With the 2016 Federal Budget came several shake-ups, in particular the changes to contribution limits. With many other changes announced in the budget now passed by Parliament, you can have more certainty when it comes to planning your Self-Managed Super Fund (SMSF). Especially regarding the SMSF contributions you might wish to make to your fund.

The Government is lowering both the concessional (pre-tax) and non-concessional (after-tax) contribution limits as of 1 July 2017.
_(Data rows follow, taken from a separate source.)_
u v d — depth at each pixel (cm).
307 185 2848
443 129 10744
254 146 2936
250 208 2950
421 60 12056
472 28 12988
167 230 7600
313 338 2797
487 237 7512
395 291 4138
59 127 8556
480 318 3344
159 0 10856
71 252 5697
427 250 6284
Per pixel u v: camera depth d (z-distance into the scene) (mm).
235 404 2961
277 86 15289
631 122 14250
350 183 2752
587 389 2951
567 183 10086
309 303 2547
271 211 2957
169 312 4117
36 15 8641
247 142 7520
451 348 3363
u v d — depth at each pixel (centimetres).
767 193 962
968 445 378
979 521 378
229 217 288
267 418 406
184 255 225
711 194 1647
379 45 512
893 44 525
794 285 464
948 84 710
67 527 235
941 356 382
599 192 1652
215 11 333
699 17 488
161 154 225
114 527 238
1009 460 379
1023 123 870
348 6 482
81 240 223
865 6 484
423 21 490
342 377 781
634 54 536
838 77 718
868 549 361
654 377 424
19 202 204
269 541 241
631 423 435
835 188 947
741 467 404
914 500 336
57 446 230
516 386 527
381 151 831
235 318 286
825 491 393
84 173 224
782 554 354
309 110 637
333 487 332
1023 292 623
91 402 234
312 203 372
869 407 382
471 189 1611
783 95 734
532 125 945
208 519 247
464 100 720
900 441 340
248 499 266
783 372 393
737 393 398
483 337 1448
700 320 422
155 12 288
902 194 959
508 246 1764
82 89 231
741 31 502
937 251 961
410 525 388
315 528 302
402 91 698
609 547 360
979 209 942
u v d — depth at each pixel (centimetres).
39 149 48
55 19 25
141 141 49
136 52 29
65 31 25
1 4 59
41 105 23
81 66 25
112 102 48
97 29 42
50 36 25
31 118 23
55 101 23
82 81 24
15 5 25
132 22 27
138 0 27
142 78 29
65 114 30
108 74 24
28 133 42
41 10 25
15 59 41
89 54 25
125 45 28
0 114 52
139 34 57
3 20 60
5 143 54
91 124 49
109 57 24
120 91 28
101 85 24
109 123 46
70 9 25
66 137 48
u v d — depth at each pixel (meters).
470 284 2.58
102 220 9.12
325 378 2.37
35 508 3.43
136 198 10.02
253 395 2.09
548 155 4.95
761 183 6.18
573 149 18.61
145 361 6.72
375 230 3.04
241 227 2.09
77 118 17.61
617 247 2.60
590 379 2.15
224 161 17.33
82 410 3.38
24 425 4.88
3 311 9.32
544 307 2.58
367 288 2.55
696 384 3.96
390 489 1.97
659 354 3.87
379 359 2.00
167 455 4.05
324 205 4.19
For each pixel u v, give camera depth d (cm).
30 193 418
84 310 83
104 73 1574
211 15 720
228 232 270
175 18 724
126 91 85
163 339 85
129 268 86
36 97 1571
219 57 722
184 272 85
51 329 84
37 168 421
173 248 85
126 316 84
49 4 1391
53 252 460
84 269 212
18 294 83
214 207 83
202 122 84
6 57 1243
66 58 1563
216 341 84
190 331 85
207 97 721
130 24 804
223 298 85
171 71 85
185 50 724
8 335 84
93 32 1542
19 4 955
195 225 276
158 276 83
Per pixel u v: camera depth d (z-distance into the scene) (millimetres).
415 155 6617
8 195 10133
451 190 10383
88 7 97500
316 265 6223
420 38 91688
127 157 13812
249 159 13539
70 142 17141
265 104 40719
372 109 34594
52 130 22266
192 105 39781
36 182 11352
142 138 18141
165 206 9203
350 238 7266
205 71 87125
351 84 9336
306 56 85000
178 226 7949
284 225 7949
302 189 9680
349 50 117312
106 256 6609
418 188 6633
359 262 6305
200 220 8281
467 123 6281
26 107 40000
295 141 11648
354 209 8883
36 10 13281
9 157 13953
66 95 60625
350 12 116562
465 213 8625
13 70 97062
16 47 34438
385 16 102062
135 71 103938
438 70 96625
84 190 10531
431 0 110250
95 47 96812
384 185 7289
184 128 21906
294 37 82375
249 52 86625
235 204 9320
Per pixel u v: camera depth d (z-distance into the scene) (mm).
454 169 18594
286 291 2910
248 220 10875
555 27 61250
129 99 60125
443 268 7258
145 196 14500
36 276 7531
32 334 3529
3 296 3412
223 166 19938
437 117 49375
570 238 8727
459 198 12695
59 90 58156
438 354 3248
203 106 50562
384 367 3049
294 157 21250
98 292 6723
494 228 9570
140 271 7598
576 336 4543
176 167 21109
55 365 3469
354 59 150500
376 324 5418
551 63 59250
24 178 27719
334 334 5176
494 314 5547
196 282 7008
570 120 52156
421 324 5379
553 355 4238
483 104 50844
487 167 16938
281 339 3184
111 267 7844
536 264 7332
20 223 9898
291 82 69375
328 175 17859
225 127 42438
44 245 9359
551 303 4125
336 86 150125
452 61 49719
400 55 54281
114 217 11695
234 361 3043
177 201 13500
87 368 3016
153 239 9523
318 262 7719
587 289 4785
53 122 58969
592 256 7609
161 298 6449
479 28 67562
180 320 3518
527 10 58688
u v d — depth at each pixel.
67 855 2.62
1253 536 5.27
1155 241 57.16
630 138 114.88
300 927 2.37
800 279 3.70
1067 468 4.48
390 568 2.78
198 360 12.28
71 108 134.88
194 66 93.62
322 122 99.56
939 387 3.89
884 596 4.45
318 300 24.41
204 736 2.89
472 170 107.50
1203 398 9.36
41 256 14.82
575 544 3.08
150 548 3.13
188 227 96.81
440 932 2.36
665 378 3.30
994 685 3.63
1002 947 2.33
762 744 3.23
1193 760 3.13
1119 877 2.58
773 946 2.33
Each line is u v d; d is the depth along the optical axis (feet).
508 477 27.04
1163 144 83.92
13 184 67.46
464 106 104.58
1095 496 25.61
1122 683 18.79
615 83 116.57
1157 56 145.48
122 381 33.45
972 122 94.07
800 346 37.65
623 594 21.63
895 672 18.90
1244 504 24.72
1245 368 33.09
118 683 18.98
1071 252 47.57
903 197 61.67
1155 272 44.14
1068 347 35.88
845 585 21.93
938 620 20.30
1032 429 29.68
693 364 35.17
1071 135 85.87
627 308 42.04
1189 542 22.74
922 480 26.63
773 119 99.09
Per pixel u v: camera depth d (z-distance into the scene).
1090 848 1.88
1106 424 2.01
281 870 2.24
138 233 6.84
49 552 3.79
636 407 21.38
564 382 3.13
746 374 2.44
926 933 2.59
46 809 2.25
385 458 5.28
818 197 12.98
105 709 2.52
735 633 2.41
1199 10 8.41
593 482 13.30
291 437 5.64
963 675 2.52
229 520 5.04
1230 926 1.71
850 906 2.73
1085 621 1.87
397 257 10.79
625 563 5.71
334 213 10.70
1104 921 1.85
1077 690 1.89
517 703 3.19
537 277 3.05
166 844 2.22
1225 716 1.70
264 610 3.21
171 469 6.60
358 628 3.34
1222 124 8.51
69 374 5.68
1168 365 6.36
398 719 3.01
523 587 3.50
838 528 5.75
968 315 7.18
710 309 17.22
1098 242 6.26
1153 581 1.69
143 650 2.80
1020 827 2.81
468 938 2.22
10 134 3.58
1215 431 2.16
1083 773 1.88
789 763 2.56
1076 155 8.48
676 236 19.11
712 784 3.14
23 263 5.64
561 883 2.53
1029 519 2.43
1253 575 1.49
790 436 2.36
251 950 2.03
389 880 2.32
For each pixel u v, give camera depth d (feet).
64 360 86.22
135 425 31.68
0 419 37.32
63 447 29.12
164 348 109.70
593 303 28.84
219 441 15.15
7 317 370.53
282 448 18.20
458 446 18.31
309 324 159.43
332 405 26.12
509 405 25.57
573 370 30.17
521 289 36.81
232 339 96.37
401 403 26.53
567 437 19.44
Knowing this—and with tax time fast approaching—it’d be wise to start getting your financial ducks in a row.

SMSF contribution limits

One of the original proposed measures which received a lot of comment and caused concern, was the $500,000 lifetime non-concessional contributions (after-tax contributions) limit. This proposed measure was dropped and replaced with a $100,000 annual limit on after-tax contributions.

Pre-tax contributions will be limited to $25,000 for all taxpayers, beginning on 1 July 2017. Below is a summary of the changes for both concessional and non-concessional SMSF contributions.

After-tax contributions

The $500,000 lifetime limit has been dropped in favour of a $100,000 annual cap. The rules allow the opportunity to bring forward three years of contributions – making it possible to contribute $300,000 in one year.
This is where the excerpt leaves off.